Convergence of the standard deviation parameters is a bit slow but could be improved with a more informed choice of starting values.

Conclusion

The means and standard deviations of the posterior distributions inferred with tfp.mcmc, tfp.vi and tfp.layers (bnn) are summarized in the following table.

	true_value	mcmc_mean	mcmc_std	vi_mean	vi_std	bnn_mean	bnn_std
parameter
beta_0	1.000	1.095	0.145	1.094	0.125	1.108	0.115
beta_1	0.000	0.079	0.122	0.084	0.115	0.055	0.120
beta_2	-2.000	-1.840	0.184	-1.838	0.163	-1.835	0.146
alpha	1.000	1.223	0.142	1.203	0.131	1.218	0.124

The results are very similar across the three methods. Convergence is quite faster with variational inference, but it requires a bit more work to specify sensible variational families.
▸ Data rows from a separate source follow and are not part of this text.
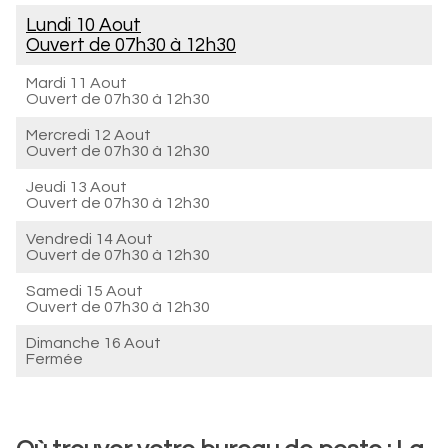
Lundi 10 Aout
Ouvert de
07h30 à 12h30
Mardi 11 Aout
Ouvert de
07h30 à 12h30
Mercredi 12 Aout
Ouvert de
07h30 à 12h30
Jeudi 13 Aout
Ouvert de
07h30 à 12h30
Vendredi 14 Aout
Ouvert de
07h30 à 12h30
Samedi 15 Aout
Ouvert de
07h30 à 12h30
Dimanche 16 Aout
Fermée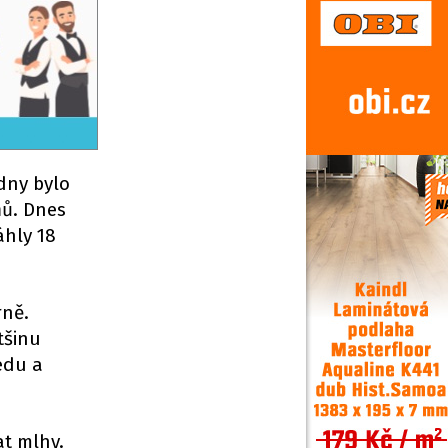
dny bylo
ňů. Dnes
áhly 18
rně.
tšinu
edu a
t mlhy.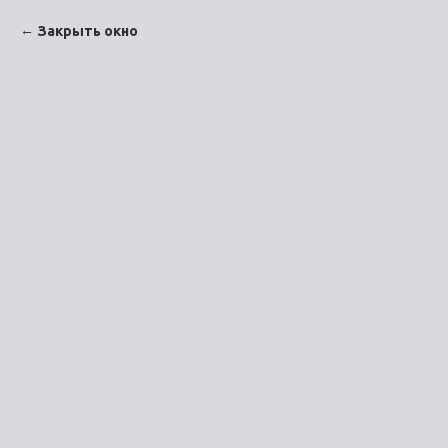
Закрыть окно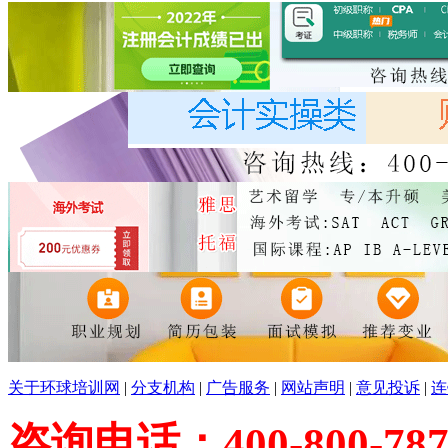
关于环球培训网
|
分支机构
|
广告服务
|
网站声明
|
意见投诉
|
连
咨询电话：400-800-787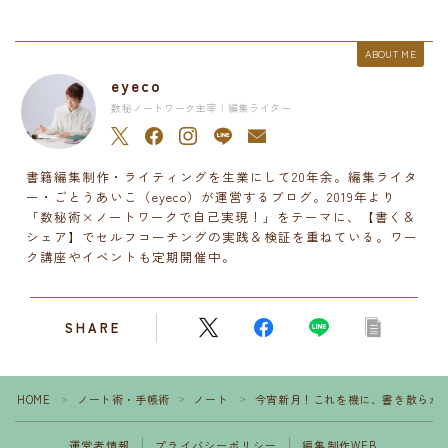
ABOUT ME
eyeco
数秘ノートワーク主宰 | 編集ライター
書籍編集制作・ライティングを生業にして20年余。編集ライタ
ー・ごとうあいこ（eyeco）が運営するブログ。2019年より
「数秘術×ノートワークで自己実現！」をテーマに、【書く＆
シェア】でセルフコーチングの実践＆検証を重ねている。ワー
ク講座やイベントも定期開催中。
SHARE
HOME
ノート術・手帳術
ノート
今宵新月！これを機に、書き散らか
＞
＞
＞
運営者情報
プライバシーポリシー
編集制作WEB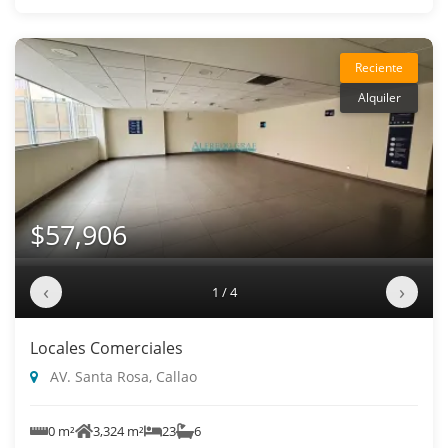
Reciente
Alquiler
$57,906
‹
›
1 / 4
Locales Comerciales
AV. Santa Rosa, Callao
0 m²
3,324 m²
23
6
While tfp.vi is applicable to a wider class of problems, tfp.layers gives access to Keras functionalities such as callbacks, and, more interestingly, batch training with the tf.data.Dataset API.
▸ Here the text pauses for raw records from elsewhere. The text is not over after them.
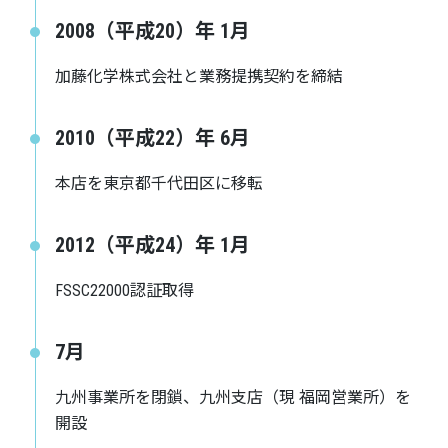
2008（平成20）年 1月
加藤化学株式会社と業務提携契約を締結
2010（平成22）年 6月
本店を東京都千代田区に移転
2012（平成24）年 1月
FSSC22000認証取得
7月
九州事業所を閉鎖、九州支店（現 福岡営業所）を
開設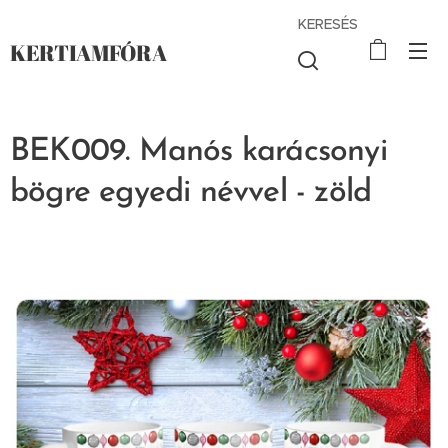
KERESÉS
KERTIAMFÓRA
BEK009. Manós karácsonyi
bögre egyedi névvel - zöld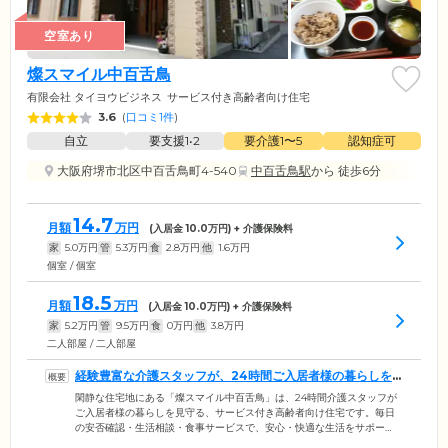
空室あり
燦スマイル中百舌鳥
有限会社 タイヨウビジネス
サービス付き高齢者向け住宅
3.6
(
口コミ1件
)
自立
要支援1•2
要介護1〜5
認知症可
大阪府堺市北区中百舌鳥町4-540
中百舌鳥駅
から 徒歩6分
14.7
月額
万円
(入居金
10.0
万円) + 介護保険料
家
5.0
万円
管
5.3
万円
食
2.8
万円
他
1.6
万円
個室 / 個室
18.5
月額
万円
(入居金
10.0
万円) + 介護保険料
家
5.2
万円
管
9.5
万円
食
0
万円
他
3.8
万円
二人部屋 / 二人部屋
経験豊富な介護スタッフが、24時間ご入居者様の暮らしを
見守ります
閑静な住宅地にある「燦スマイル中百舌鳥」は、24時間介護スタッフが
ご入居者様の暮らしを見守る、サービス付き高齢者向け住宅です。毎日
の安否確認・生活相談・食事サービスで、安心・快適な生活をサポー
ト。近隣の医療機関とも連携しており、医療体制も万全です。体調急変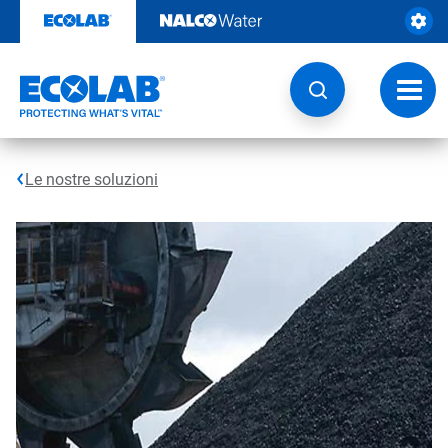
Passa
al
contenuto
Attiva
navig
Le nostre soluzioni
There is no definitive rule for which method to apply to which problem, but it is important to be aware of the limitations and benefits of variational inference algorithms before using them. In this example we knew the true parameters in advance, but in real applications, one should have validation procedures in place to ensure the variational family is large enough to capture the phenomenon of interest, for instance by comparison with MCMC results, or for prediction tasks with a test set where the labels/outcomes are known.